The Workingmums’ guide to how to survive the summer

You’ve got through the first week. Well done. Just five weeks to go. How are you going to survive till the end of summer? It’s not only that you’ve got to sort out childcare by begging favours from as many people as you can [mainly family, if you’re lucky, since they don’t always require the favour to be returned], but if you’re off with the children it can be hard coming up with non-expensive [ideally free] activities to keep them busy. Workingmums.co.uk has some tips on surviving the summer on a budget.

1. It may have escaped your notice, but it’s the Olympics this year and we’re hosting it. If you can’t beat ’em, why not join them. Get sport-astic over the summer. Check out your local leisure centres. They may have Olympic-themed events on. If not, why not create your very own Olympics at home? You could try out a different sport each day for a week. Try synchronised swimming out of the water. Nose pegs are a must. Get them to work out some routines. Ditto the floor exercises in gymnastics. Award medals for effort. Award yourself a medal just for turning up. Create your own medals and national anthems. Eat different meals from a different Olympic nation every night and download music from the country to create the right environment.
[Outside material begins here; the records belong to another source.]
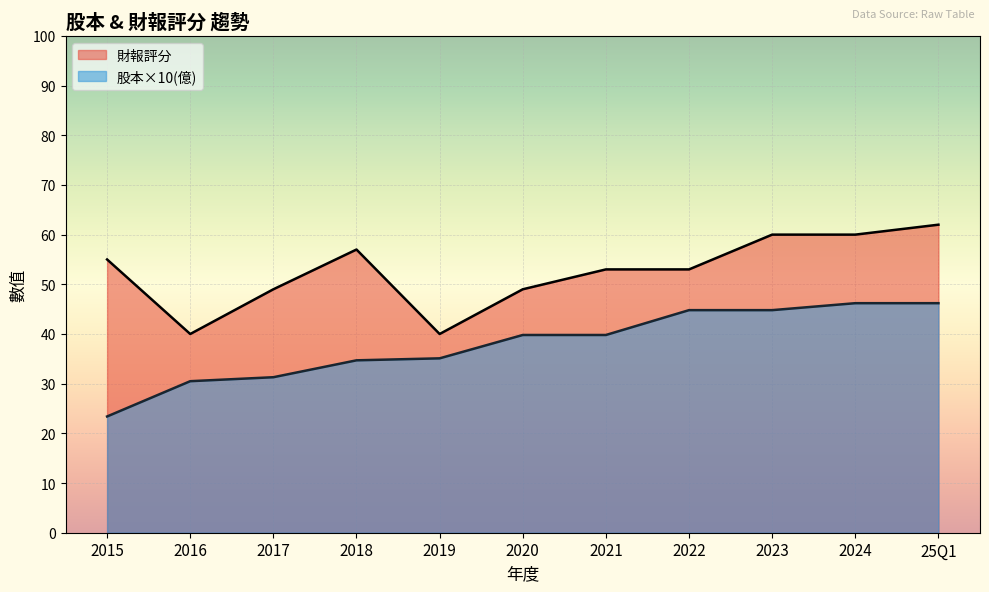

What is the label of the 11th point from the right?

2015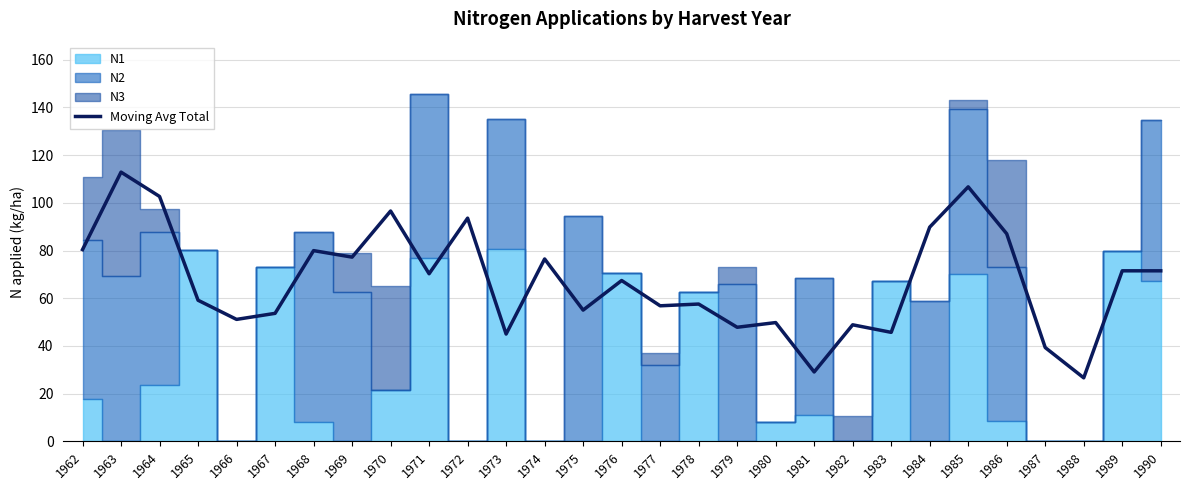

Which label corresponds to the smallest value in the chart?

1988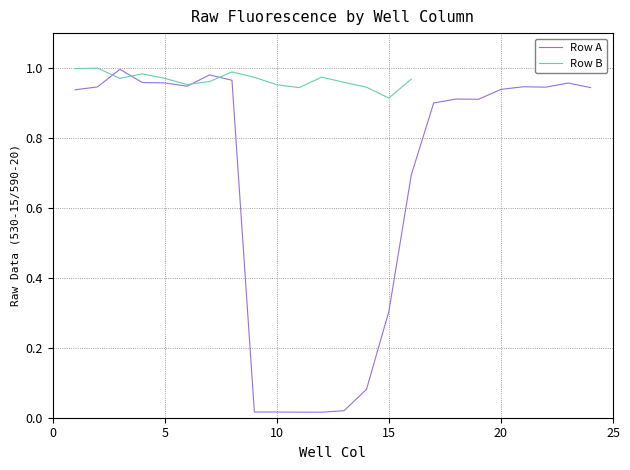

Between 11 and 8, which is larger?

8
Learn a few key phrases and facts. You can take part without having to shell out hundreds for an actual ticket and you can still see all the action from the comfort of your home.
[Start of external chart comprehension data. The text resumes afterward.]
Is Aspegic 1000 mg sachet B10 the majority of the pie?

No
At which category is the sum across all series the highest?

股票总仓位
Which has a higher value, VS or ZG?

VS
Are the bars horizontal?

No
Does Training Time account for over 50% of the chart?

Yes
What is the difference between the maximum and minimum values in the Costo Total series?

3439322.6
2. Get crafty. Now is the perfect time for the kids to make perfumes and other foul-smelling potential gifts for parents and other assorted old people for Christmas. Get a bunch of old clothes and get them to design recycled outfits, using the sleeves of one shirt with the body of another. Then put on a fashion parade. Get them to do family portraits or run an Apprentice style competition. Who knows, they might come up with a really good idea and you might be able to retire in a couple of years’ time.
3. Get lists of potential activities in your area from the free kids’ magazines they hand out in libraries and in your child’s schoolbag which you normally only find about six months later along with the bill for keyboard lessons which they “forgot” to give you. Many of these are free or subsidised. Visit local parks. Pack a picnic [get the kids to design their own sandwich – the more outlandish the ingredients the better] and act out fairy stories or even Biff and Chip stories. Ideal if you have a dog.
4. Get them to put on a play. Suggest they write it themselves. It could take them days to rehearse, during which time you can get lots of other things done. Suggest they also design the costumes…and the scenery.
5. If childcare is a nightmare and, like most of the rest of us, you’ve left it to the last minute hoping someone might volunteer or you might win the Lottery in the meantime, get on the phone to your friends and organise a virtuous circle of favours. You volunteer to have their kids for a day in return for them having yours. The more friends you can rope in the better. You could end up just having to do one day in a fortnight, although this may mean you end up with a house full of 35 kids on that day. Still, 35 kids will probably mainly entertain themselves. See Number Four for suggestions of what they could do. Some sort of Greek tragedy might be entirely appropriate, given the Olympian summer theme. Good luck!